И не случайно, что именно в неписьменных культурах такой особый интерес испытывают люди не к выходу за пределы неба, но к освоению всей сложной системы небес и преисподних. Здесь, в обиталищах духов, человек, вынесший Бога «за скобки», чувствует себя наиболее уверенно. Здесь входит он в отношения с повелителями уровней, «господствующими в воздухе».

Однако выйти с земли на иные уровни не так-то просто. И в народных преданиях и в переживаниях колдовского транса очень часто имеется образ «узкой щели» между землей и небом, щели, «через которую дует ветер». В эту щель умудряется проникнуть знаток — и в результате выходит в миры духов.

Среди оснащения шамана обычны предметы с трех-, семи и девятичастной символикой — шест с семью зарубками, шнур с девятью узлами, гриб-мухомор с семью пятнышками, который вручает вновь посвящаемому саамский колдун. Все они — образы, указывающие на свободное перемещение их владельца по космическим уровням.

Примечательно, что в среде неписьменных народов обычны предания о том, что когда-то, в незапамятном прошлом, переходы с уровня на уровень были просты и доступны каждому. Смерти тогда не было, а землю и небо соединял мост. Когда в мир вошла смерть (обычно по причине какой-либо случайной оплошности человека), то мост утончился до острия ножа, стал непроходимым для людей, обремененных телом. Только умерший может по нему уйти в царство мертвых, да шаман в духовном теле, пролететь через образовавшуюся пропасть. Не случайно одеяние шамана очень часто включает перья птицы — образ полета.

Представление о пропасти, отделившей небо от земли одновременно с вхождением в мир смерти, характерно равно и для неписьменных и для письменных народов. Ангел с огненным мечом, стоящий у врат рая, из которого после грехопадения и осуждения на смертность изгнаны были Адам и Ева, известен всем авраамическим религиям. О глубочайшей пропасти между раем и адом говорится в притче, рассказанной Христом ученикам.

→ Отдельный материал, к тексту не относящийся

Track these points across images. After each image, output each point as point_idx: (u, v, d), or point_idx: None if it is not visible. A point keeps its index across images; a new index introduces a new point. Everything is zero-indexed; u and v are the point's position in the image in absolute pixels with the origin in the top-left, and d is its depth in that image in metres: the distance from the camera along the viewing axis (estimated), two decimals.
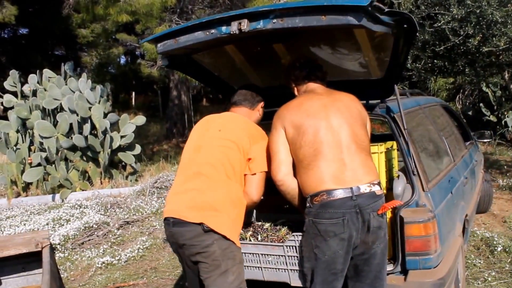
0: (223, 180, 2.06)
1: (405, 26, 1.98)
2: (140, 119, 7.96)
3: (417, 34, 6.64)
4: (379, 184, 2.06)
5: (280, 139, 2.12)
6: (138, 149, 7.99)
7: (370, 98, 2.62)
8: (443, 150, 3.17)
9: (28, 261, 2.71)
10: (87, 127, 7.17)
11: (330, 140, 2.04)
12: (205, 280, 2.01)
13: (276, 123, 2.16)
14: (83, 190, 7.19)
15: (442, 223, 2.37)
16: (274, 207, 2.72)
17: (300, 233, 2.16)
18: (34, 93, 7.65)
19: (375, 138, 3.28)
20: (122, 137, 7.68)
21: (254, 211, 2.86)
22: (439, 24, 6.61)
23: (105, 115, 7.53)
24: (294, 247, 2.19)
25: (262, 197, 2.22)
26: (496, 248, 3.74)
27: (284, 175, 2.10)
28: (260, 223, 2.53)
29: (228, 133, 2.16)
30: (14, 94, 7.91)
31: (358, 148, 2.06)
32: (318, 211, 1.98)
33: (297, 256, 2.19)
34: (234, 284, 2.02)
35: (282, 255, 2.22)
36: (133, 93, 21.37)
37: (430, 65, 7.59)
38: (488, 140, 4.62)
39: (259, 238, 2.33)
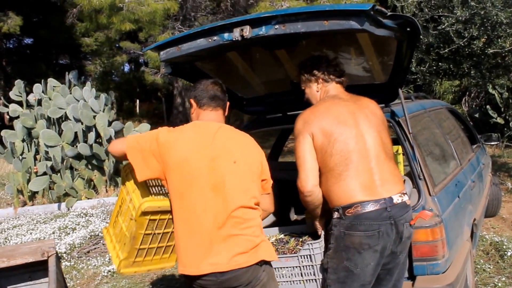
0: (254, 213, 1.92)
1: (408, 29, 1.97)
2: (145, 127, 7.96)
3: (421, 37, 6.62)
4: (406, 193, 2.04)
5: (307, 147, 2.02)
6: None
7: None
8: (450, 154, 3.14)
9: (34, 270, 2.72)
10: (91, 136, 7.19)
11: (361, 149, 1.99)
12: None
13: (302, 130, 2.04)
14: (88, 199, 7.19)
15: (449, 227, 2.34)
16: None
17: (316, 241, 2.13)
18: (39, 102, 7.68)
19: None
20: None
21: None
22: (443, 27, 6.57)
23: (110, 123, 7.54)
24: (308, 256, 2.14)
25: None
26: (506, 252, 3.68)
27: (313, 186, 2.01)
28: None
29: (245, 165, 1.92)
30: (20, 103, 7.95)
31: (386, 157, 2.03)
32: (352, 223, 1.92)
33: (312, 265, 2.14)
34: None
35: (297, 266, 2.17)
36: (137, 101, 21.44)
37: (435, 68, 7.55)
38: (496, 142, 4.58)
39: None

Мост-Разлучитель (Чинвад), переброшенный через бездонную пропасть, отделяющую рай от земли, хорошо известен современным парсам — зороастрийцам, возносящим специальные молитвы, чтобы душа человека на четвертый день после смерти благополучно прошла по нему. Шнур, связывающий березы при шаманском камлании у сибирских народов так и называется «мост и означает путь, которым шаман восходит на небо и потом вновь спускается на землю. «Остер как лезвие бритвы, неодолим, недоступен этот путь», сказано о дороге к Богу в священном индийском тексте.

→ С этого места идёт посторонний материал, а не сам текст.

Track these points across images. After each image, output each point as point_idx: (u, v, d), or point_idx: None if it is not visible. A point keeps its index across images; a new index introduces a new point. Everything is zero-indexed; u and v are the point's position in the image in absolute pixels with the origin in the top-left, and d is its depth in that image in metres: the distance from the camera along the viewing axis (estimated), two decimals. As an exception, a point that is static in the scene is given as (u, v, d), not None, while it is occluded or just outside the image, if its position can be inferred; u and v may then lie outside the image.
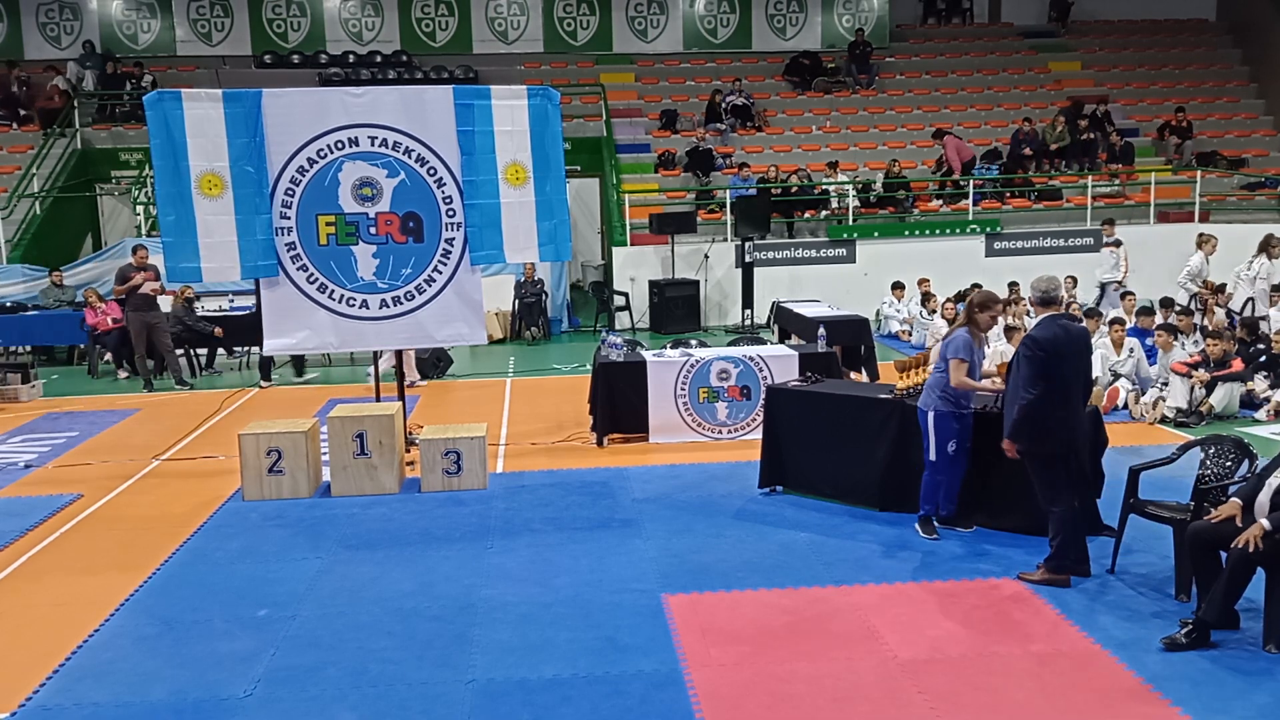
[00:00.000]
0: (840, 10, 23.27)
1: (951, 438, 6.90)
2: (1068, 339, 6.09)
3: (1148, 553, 6.56)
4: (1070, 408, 6.12)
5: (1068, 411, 6.10)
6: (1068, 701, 4.90)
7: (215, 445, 10.16)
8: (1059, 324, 6.14)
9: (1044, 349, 6.02)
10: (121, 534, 7.69)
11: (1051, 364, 6.00)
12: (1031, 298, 6.44)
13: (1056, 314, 6.22)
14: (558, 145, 9.20)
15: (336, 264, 8.98)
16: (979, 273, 16.90)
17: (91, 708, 5.05)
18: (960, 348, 6.79)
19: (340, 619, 6.00)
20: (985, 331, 7.03)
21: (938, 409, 6.90)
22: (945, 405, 6.89)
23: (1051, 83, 22.49)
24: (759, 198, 18.06)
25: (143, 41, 21.93)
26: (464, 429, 8.73)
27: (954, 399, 6.90)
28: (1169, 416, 10.24)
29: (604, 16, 22.76)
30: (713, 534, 7.32)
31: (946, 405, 6.89)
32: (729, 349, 10.47)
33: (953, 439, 6.90)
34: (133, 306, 13.10)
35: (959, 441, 6.93)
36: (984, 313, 6.93)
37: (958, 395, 6.89)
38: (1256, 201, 19.47)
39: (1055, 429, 6.05)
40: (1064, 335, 6.08)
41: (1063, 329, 6.12)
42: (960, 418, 6.92)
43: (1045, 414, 6.03)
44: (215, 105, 8.61)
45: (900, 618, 5.85)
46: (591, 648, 5.54)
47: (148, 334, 13.22)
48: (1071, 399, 6.13)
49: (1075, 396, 6.18)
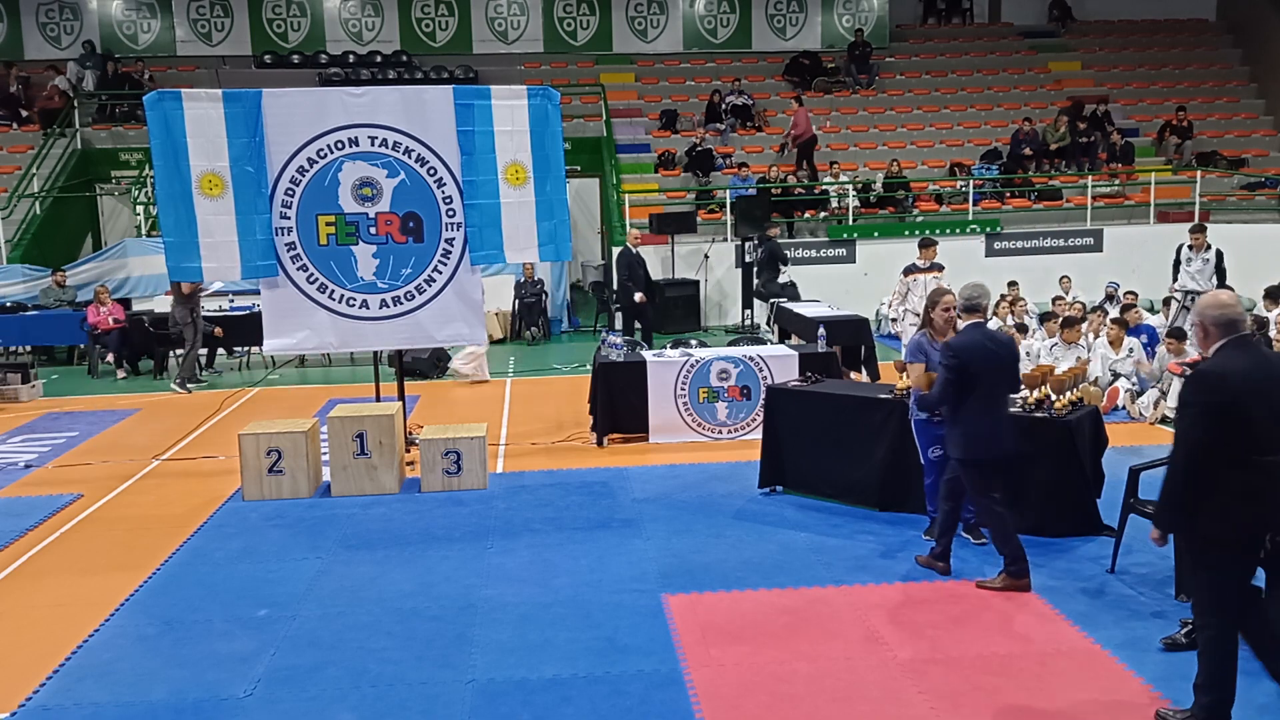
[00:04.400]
0: (840, 10, 23.28)
1: (933, 444, 6.75)
2: (989, 347, 6.07)
3: (1148, 553, 6.54)
4: (994, 415, 6.08)
5: (991, 419, 6.06)
6: (1068, 701, 4.90)
7: (215, 445, 10.16)
8: (982, 332, 6.16)
9: (958, 356, 6.00)
10: (121, 534, 7.69)
11: (967, 371, 5.98)
12: (958, 305, 6.45)
13: (980, 321, 6.22)
14: (558, 145, 9.20)
15: (336, 264, 8.99)
16: (979, 272, 16.87)
17: (91, 708, 5.05)
18: (911, 351, 6.83)
19: (340, 619, 6.00)
20: (945, 328, 6.80)
21: (918, 417, 6.84)
22: (923, 412, 6.74)
23: (1051, 83, 22.49)
24: (759, 198, 18.06)
25: (143, 41, 21.93)
26: (464, 429, 8.73)
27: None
28: (1169, 416, 10.24)
29: (604, 16, 22.76)
30: (713, 534, 7.32)
31: (924, 412, 6.73)
32: (729, 349, 10.47)
33: (934, 444, 6.74)
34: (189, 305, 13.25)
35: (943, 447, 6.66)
36: (934, 309, 6.85)
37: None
38: (1256, 201, 19.46)
39: (977, 436, 6.01)
40: (985, 343, 6.08)
41: (986, 336, 6.14)
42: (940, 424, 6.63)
43: (968, 421, 6.02)
44: (215, 105, 8.62)
45: (900, 618, 5.85)
46: (591, 648, 5.54)
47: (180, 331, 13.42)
48: (994, 407, 6.10)
49: (999, 405, 6.16)
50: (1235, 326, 4.36)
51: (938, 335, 6.81)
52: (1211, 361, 4.42)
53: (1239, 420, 4.20)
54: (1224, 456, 4.23)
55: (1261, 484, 4.21)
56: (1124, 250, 17.88)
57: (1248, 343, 4.37)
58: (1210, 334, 4.41)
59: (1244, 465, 4.21)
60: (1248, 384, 4.22)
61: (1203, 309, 4.47)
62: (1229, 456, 4.22)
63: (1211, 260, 13.40)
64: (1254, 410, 4.20)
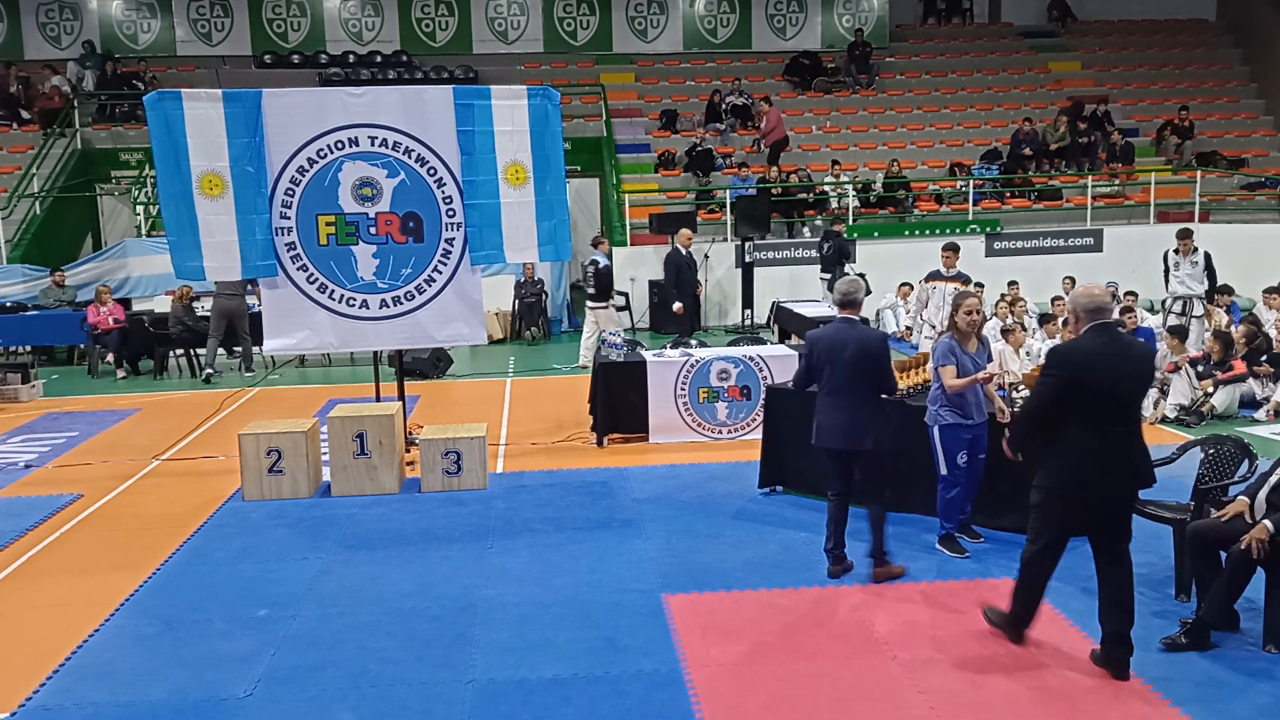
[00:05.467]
0: (840, 10, 23.27)
1: (961, 449, 6.67)
2: (844, 338, 6.26)
3: (1148, 553, 6.54)
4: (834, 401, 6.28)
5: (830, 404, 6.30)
6: (1068, 701, 4.90)
7: (215, 445, 10.16)
8: (848, 323, 6.35)
9: (810, 345, 6.45)
10: (121, 534, 7.69)
11: (818, 360, 6.34)
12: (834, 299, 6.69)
13: (851, 315, 6.40)
14: (558, 145, 9.21)
15: (336, 264, 8.99)
16: (979, 273, 16.86)
17: (91, 708, 5.05)
18: (942, 354, 6.71)
19: (340, 619, 6.00)
20: (969, 331, 6.78)
21: (942, 422, 6.68)
22: (950, 416, 6.66)
23: (1051, 83, 22.48)
24: (759, 198, 18.06)
25: (143, 41, 21.92)
26: (464, 429, 8.73)
27: (959, 409, 6.65)
28: (1169, 417, 10.24)
29: (604, 16, 22.76)
30: (713, 534, 7.32)
31: (952, 416, 6.65)
32: (729, 349, 10.46)
33: (963, 450, 6.67)
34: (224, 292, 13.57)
35: (970, 452, 6.70)
36: (958, 313, 6.81)
37: (962, 405, 6.65)
38: (1256, 201, 19.46)
39: (819, 420, 6.37)
40: (844, 334, 6.28)
41: (849, 326, 6.32)
42: (969, 428, 6.67)
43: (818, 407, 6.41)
44: (215, 105, 8.62)
45: (900, 618, 5.85)
46: (591, 648, 5.54)
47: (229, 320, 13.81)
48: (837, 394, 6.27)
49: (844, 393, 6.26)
50: (1100, 313, 5.03)
51: (962, 339, 6.75)
52: (1072, 341, 5.15)
53: (1084, 392, 4.91)
54: (1069, 420, 4.97)
55: (1096, 448, 4.94)
56: (1124, 250, 17.88)
57: (1108, 328, 5.04)
58: (1080, 319, 5.08)
59: (1084, 430, 4.95)
60: (1098, 362, 4.91)
61: (1075, 298, 5.15)
62: (1074, 421, 4.96)
63: (1201, 263, 13.24)
64: (1099, 385, 4.90)
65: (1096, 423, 4.92)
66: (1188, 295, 13.23)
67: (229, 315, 13.81)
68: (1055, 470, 5.08)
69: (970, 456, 6.71)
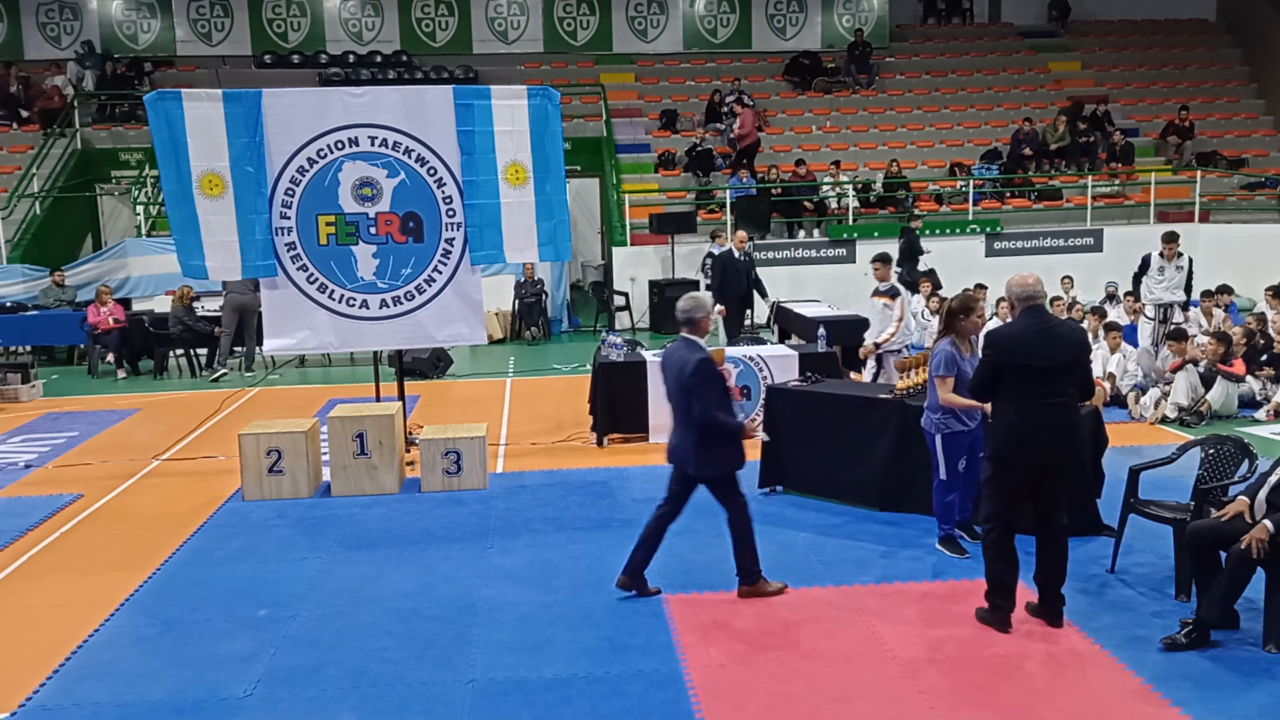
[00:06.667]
0: (840, 10, 23.27)
1: (962, 455, 6.62)
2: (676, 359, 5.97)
3: (1148, 553, 6.56)
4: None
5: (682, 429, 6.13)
6: (1068, 701, 4.90)
7: (215, 445, 10.16)
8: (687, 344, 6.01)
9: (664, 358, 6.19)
10: (121, 534, 7.69)
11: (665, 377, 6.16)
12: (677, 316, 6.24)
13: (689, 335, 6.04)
14: (558, 145, 9.20)
15: (336, 264, 8.99)
16: (979, 273, 16.88)
17: (91, 708, 5.05)
18: (942, 363, 6.47)
19: (340, 619, 6.00)
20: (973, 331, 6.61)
21: (946, 430, 6.58)
22: (953, 425, 6.55)
23: (1051, 83, 22.48)
24: (759, 198, 18.04)
25: (143, 41, 21.92)
26: (464, 429, 8.73)
27: (959, 416, 6.55)
28: (1170, 417, 10.24)
29: (604, 16, 22.76)
30: (713, 534, 7.28)
31: (954, 425, 6.55)
32: (729, 349, 10.45)
33: (963, 456, 6.62)
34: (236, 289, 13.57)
35: (970, 456, 6.64)
36: (968, 318, 6.57)
37: (961, 412, 6.53)
38: (1256, 201, 19.47)
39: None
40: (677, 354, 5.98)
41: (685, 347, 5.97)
42: (968, 433, 6.60)
43: None
44: (215, 105, 8.61)
45: (900, 618, 5.85)
46: (591, 648, 5.54)
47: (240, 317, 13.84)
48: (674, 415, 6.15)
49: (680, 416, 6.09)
50: (1032, 299, 5.57)
51: (963, 344, 6.59)
52: (1005, 325, 5.79)
53: (1017, 369, 5.47)
54: (1006, 395, 5.55)
55: (1032, 417, 5.47)
56: (1124, 250, 17.80)
57: (1039, 311, 5.60)
58: (1015, 306, 5.65)
59: (1019, 401, 5.50)
60: (1028, 343, 5.47)
61: (1009, 286, 5.68)
62: (1010, 394, 5.53)
63: (1185, 269, 12.91)
64: (1031, 363, 5.45)
65: (1029, 394, 5.44)
66: (1170, 302, 12.94)
67: (241, 310, 13.83)
68: (997, 437, 5.63)
69: (970, 460, 6.68)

Но если в религиях письменных народов пропасть между землей и небом преодолевается нравственным усилием, верой в Бога и упованием на Него, то у неписьменных народов — приемом техническим, знанием, умением. Так же как и сама смерть в одном случае явилась результатом нравственного падения, в другом — случайной ошибки, результатом «незнания».

Потому и мост удается перейти в письменных культурах тому, у кого добрые дела перевешивают злые, а в неписьменных — имеющему навык оставления тела, колдовского полета, способному заставить хранителей моста пропустить его, или знающему как обмануть их. Здесь пролегает одно из нагляднейших различий между религией и магией, молитвой и колдовством.